Monday, August 25th, 2008

Lindsay Lohan and Samantha Ronson — and their mothers — spend some quality time together in New York.

This is getting serious.

Also, Samantha Ronson’s look has changed considerably over the past couple of weeks. She looks more … human. Is it possible the recent flurry of paparazzi photos of her has caused her to take a good hard look in the proverbial mirror and realize how strange she looks all the time? She definitely is looking much better these days.

The Sisterhood of the The Traveling Lohans

Tuesday, July 29th, 2008

So … why exactly did Dina Lohan leave the after-party for the Sisterhood of the Traveling Pants 2 premiere in a huff?
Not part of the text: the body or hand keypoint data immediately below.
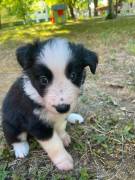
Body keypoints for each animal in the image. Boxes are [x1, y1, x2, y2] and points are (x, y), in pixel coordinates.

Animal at [2, 37, 98, 170]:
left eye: (73, 75)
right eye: (43, 80)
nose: (63, 108)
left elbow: (61, 126)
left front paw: (63, 136)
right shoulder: (37, 123)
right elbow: (54, 144)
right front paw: (64, 161)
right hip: (10, 123)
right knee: (14, 136)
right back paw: (21, 148)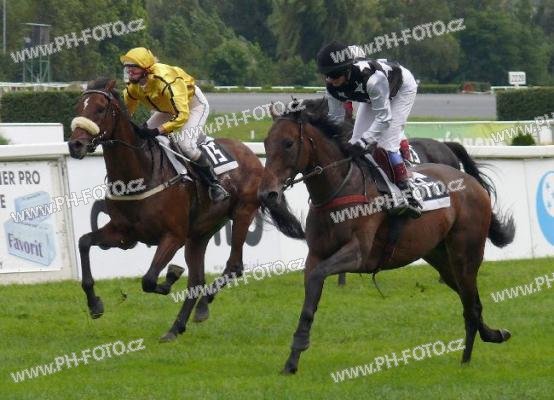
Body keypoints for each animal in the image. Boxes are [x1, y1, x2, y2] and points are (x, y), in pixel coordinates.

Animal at [67, 78, 264, 341]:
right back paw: (177, 327)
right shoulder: (123, 234)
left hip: (242, 213)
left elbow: (149, 280)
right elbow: (84, 242)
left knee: (233, 266)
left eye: (99, 109)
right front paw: (95, 304)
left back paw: (202, 306)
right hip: (199, 234)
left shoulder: (173, 236)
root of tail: (249, 152)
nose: (75, 145)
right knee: (197, 280)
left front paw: (171, 275)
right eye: (79, 107)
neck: (140, 172)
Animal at [258, 107, 515, 374]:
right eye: (266, 143)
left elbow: (319, 276)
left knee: (471, 302)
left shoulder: (358, 253)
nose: (267, 194)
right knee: (469, 299)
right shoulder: (316, 255)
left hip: (466, 253)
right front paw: (292, 360)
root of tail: (470, 182)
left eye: (288, 144)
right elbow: (310, 299)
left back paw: (466, 358)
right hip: (439, 256)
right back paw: (493, 336)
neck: (339, 188)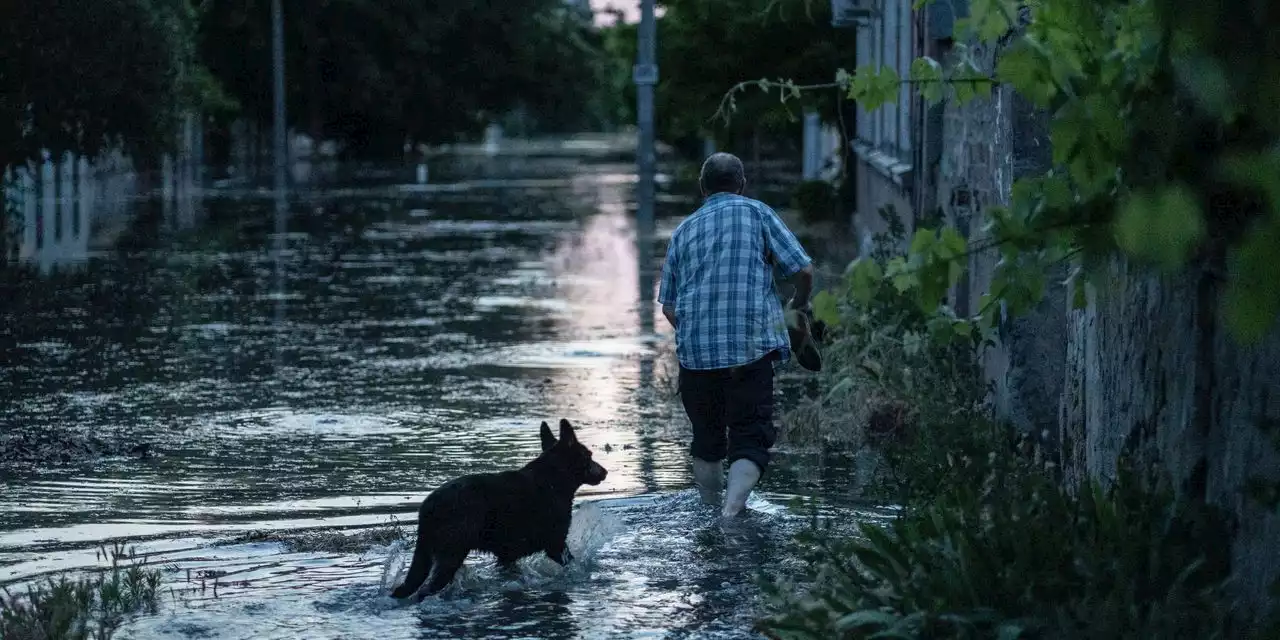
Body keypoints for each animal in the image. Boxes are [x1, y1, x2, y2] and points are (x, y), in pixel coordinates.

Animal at [386, 419, 606, 599]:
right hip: (451, 553)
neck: (554, 481)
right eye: (589, 456)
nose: (604, 471)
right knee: (425, 590)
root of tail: (427, 508)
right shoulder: (556, 544)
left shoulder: (508, 555)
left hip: (427, 555)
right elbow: (575, 565)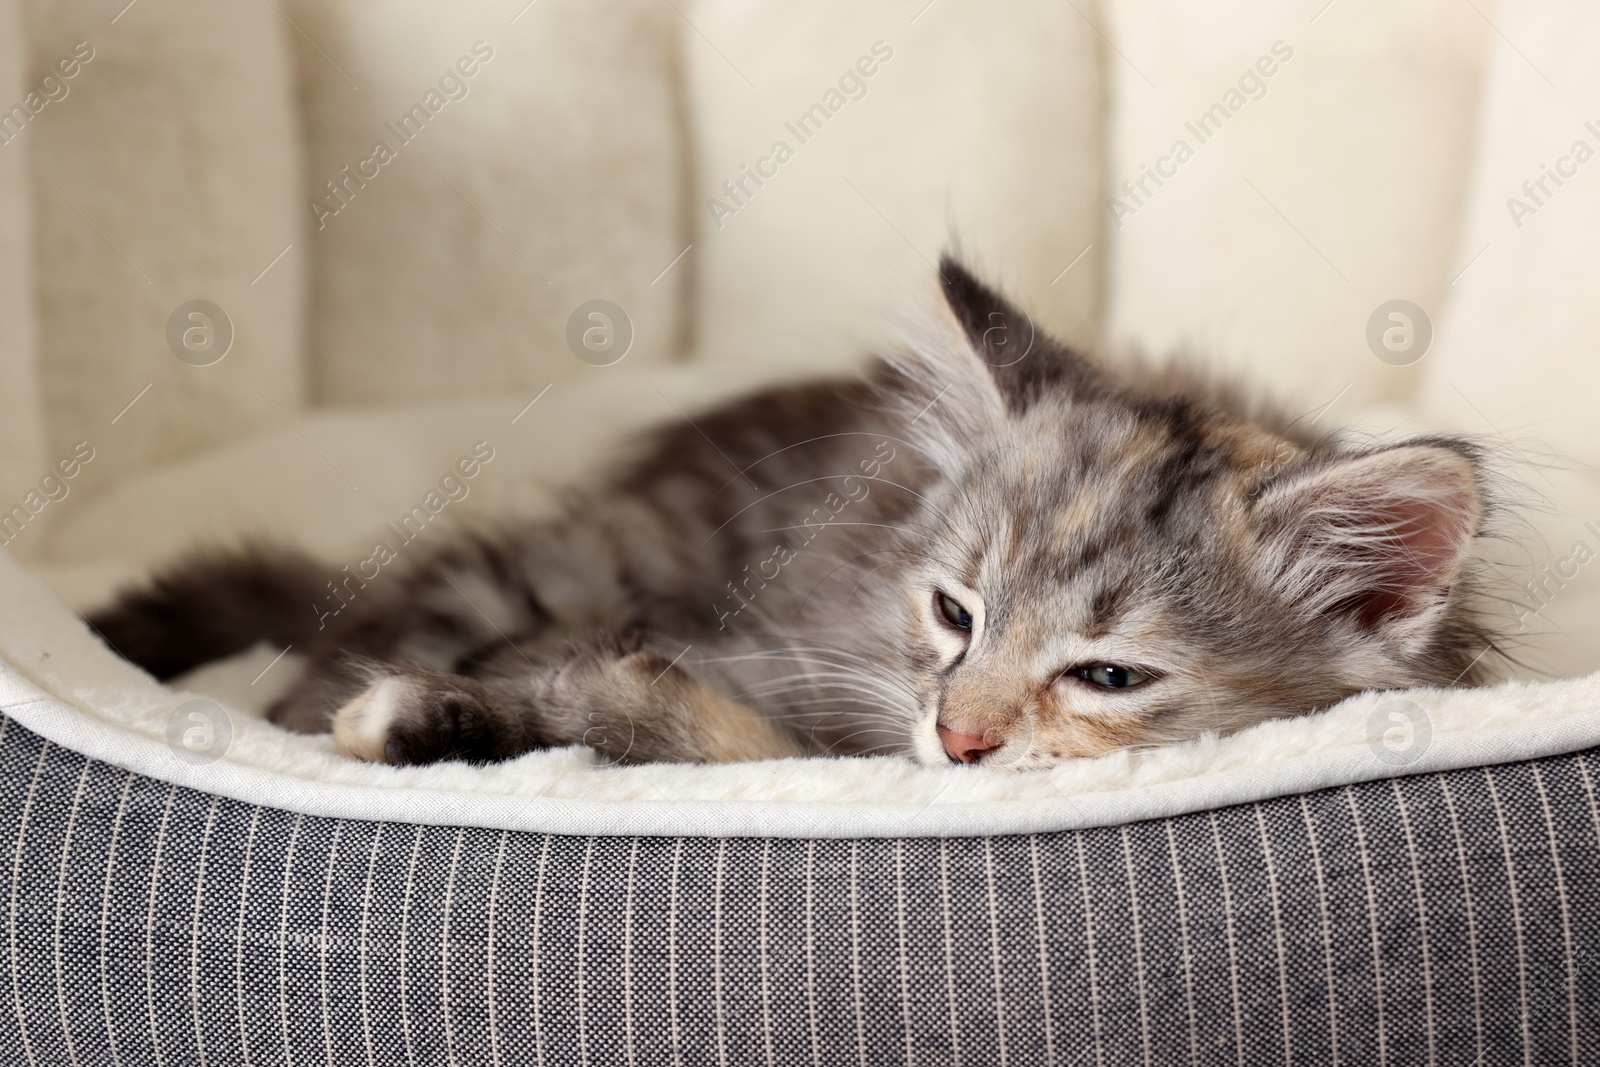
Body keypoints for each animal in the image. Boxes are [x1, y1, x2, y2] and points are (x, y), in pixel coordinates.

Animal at [90, 262, 1497, 771]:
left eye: (1106, 674)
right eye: (952, 612)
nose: (959, 735)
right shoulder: (798, 654)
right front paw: (444, 712)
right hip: (569, 564)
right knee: (329, 656)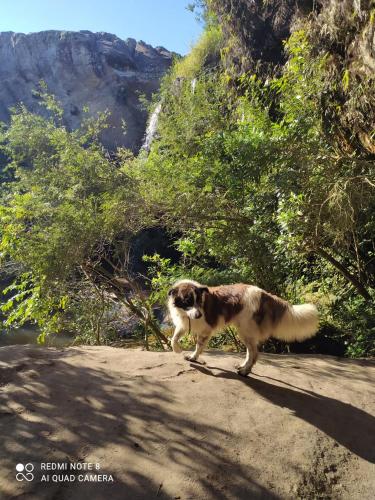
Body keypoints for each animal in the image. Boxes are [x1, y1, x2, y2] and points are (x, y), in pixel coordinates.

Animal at [169, 282, 318, 376]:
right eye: (187, 301)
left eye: (199, 301)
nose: (199, 315)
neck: (185, 313)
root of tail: (265, 294)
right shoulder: (183, 324)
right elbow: (174, 338)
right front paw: (178, 350)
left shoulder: (205, 330)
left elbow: (198, 346)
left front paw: (193, 357)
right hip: (246, 332)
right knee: (250, 352)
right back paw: (243, 366)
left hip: (245, 330)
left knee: (254, 353)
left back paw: (245, 371)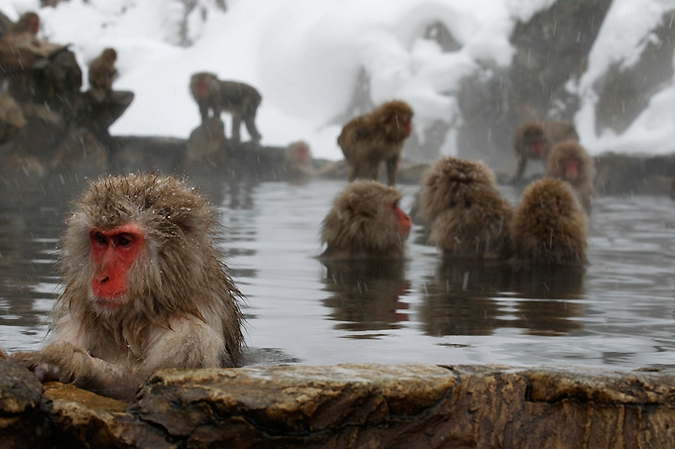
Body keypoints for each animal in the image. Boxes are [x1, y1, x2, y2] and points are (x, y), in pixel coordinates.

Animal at [11, 172, 244, 400]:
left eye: (124, 241)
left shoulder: (191, 337)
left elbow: (146, 384)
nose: (101, 277)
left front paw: (65, 361)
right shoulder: (76, 318)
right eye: (100, 239)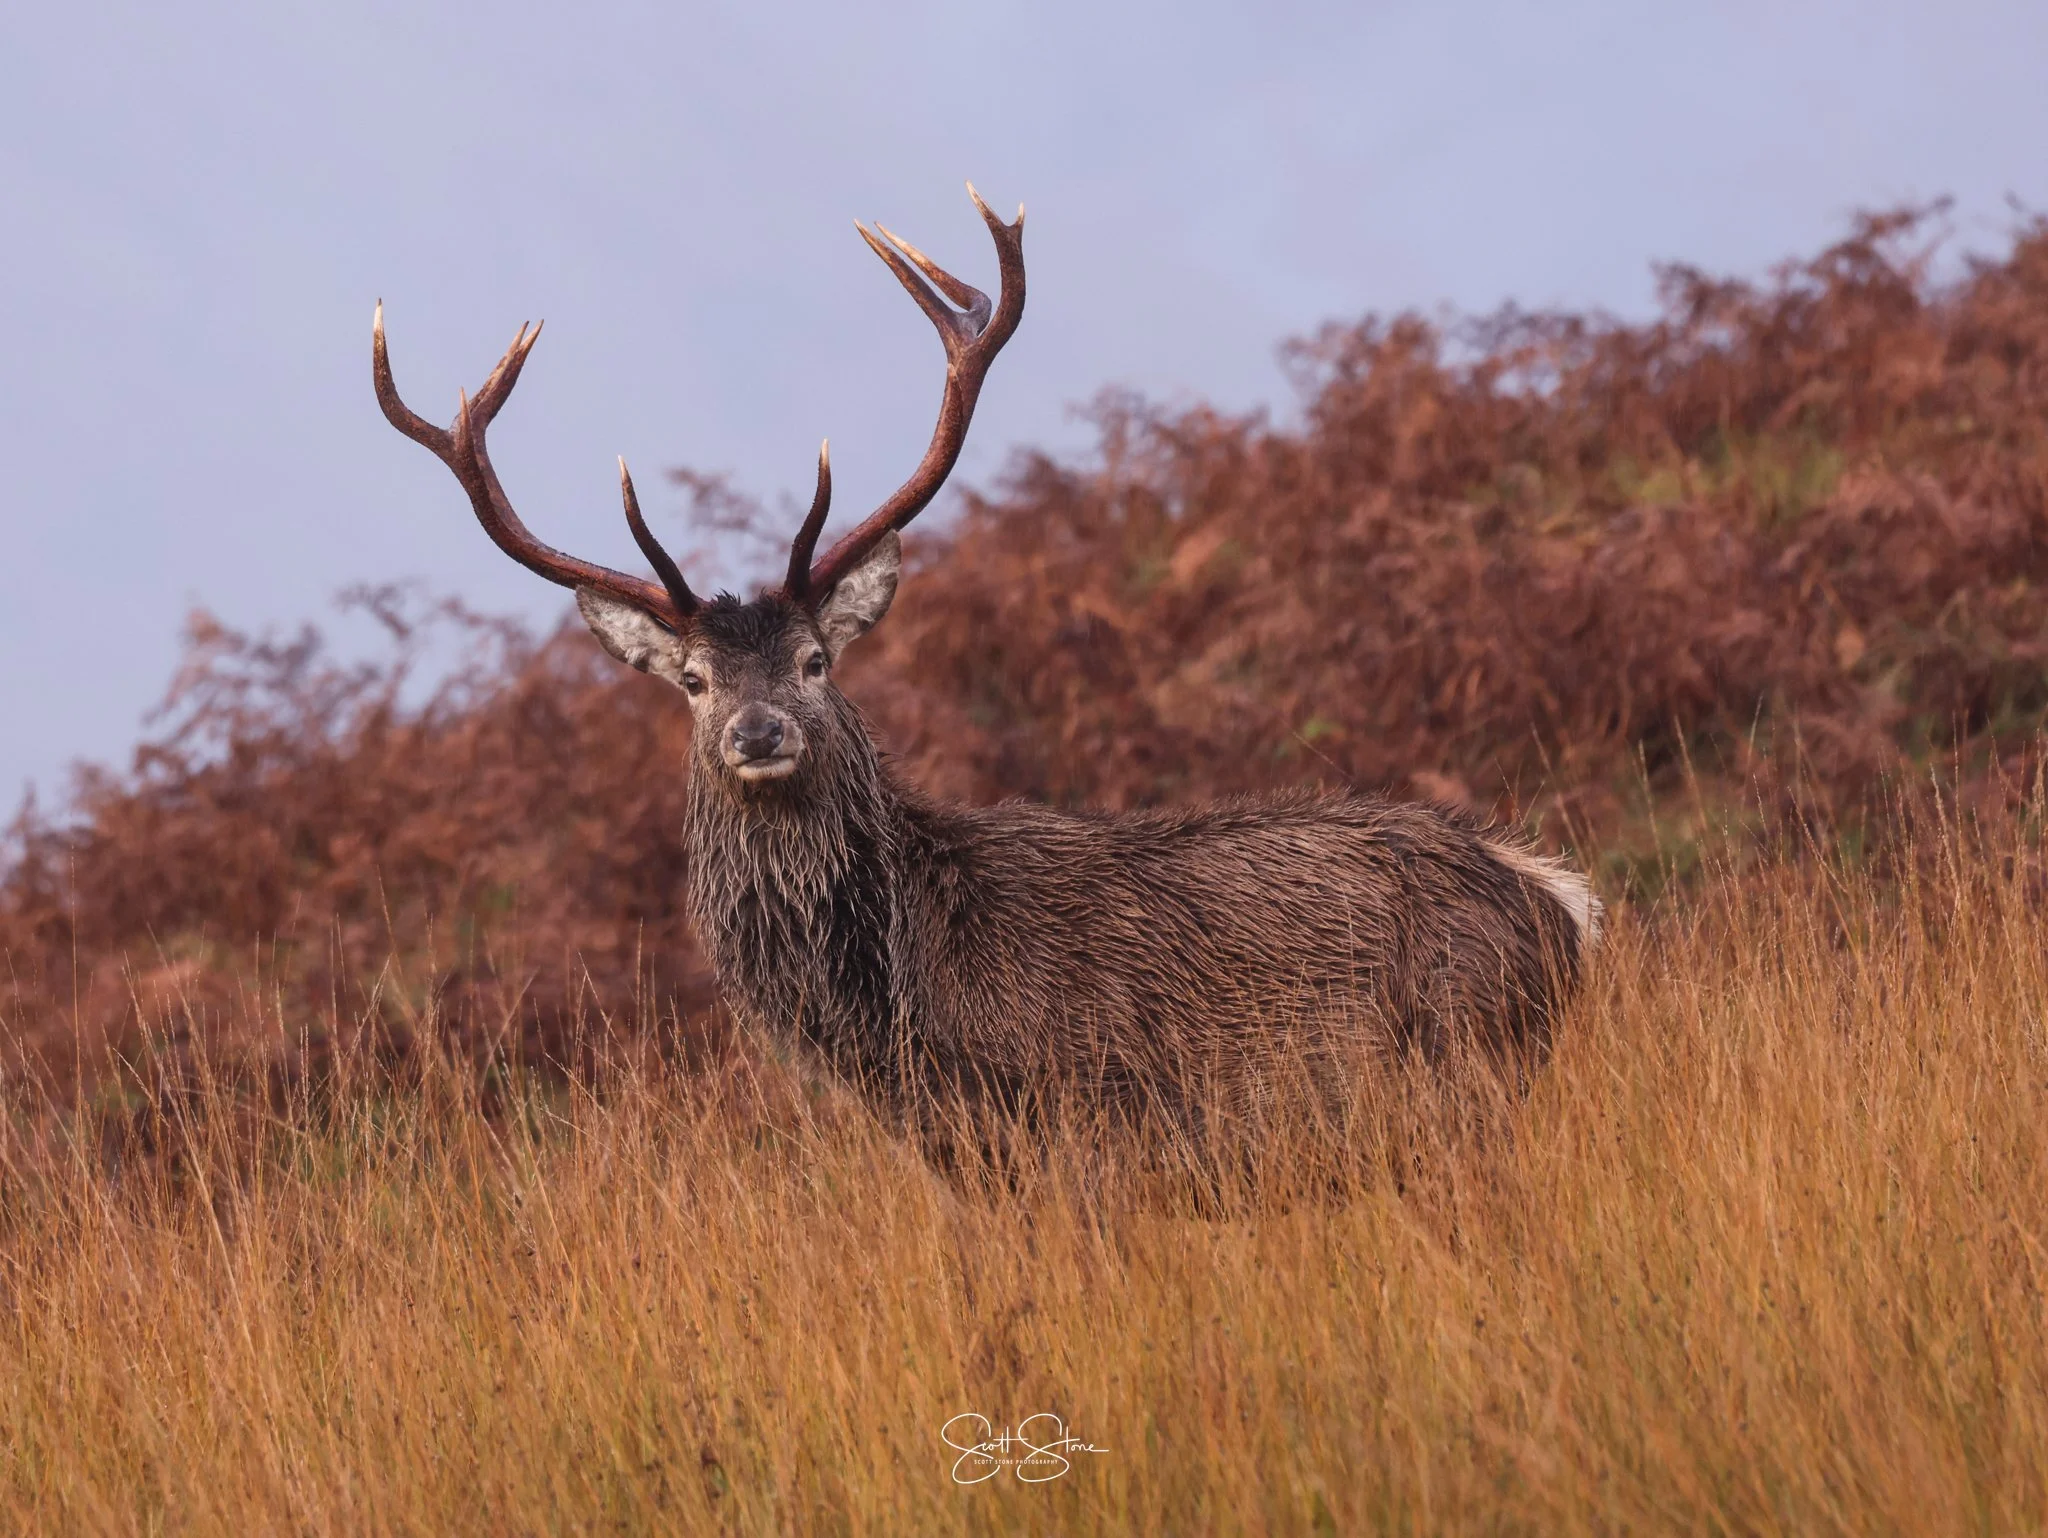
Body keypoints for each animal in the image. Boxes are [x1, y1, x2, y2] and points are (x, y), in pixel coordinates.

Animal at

Depends on who you believe.

Most people say that Dina, drunk as hell, threw a fit when she, Ali and a friend of Ali’s sat down at a reserved table and were later asked to move by a staffer. Dina “went apeshit,” says a source. “It so wasn’t cool.” Dina was then asked to leave the event.

However, in an email to Mark Malkin, Dina says she left voluntarily because the staffer was raising his voice to them. “He made the girls uncomfortable,” she wrote. “At that point, the girls wanted to leave.”

Um … why was he raising his voice? Because you were being an asshole about being asked to leave a table that was reserved for someone else? Yeah. Were you so hungover when you wrote this that this explanation made sense, Dina?

Another party-goer insists that the staffer was perfectly polite. “Dina was so awful,” said the source.

Word on the Street

Tuesday, July 29th, 2008

Is that Dina Lohan was asked to leave the after-party for the Sisterhood of the Traveling Pants 2 premiere because she was so completely trashed.

Like mother like daughter!

Meanwhile, Lindsay and SamRo stayed up until 4 am partying at an NYC gay bar. However, no reports of any incidents with Lindsay, so it’s possible she actually stayed sober that whole time. Samantha is her new drug!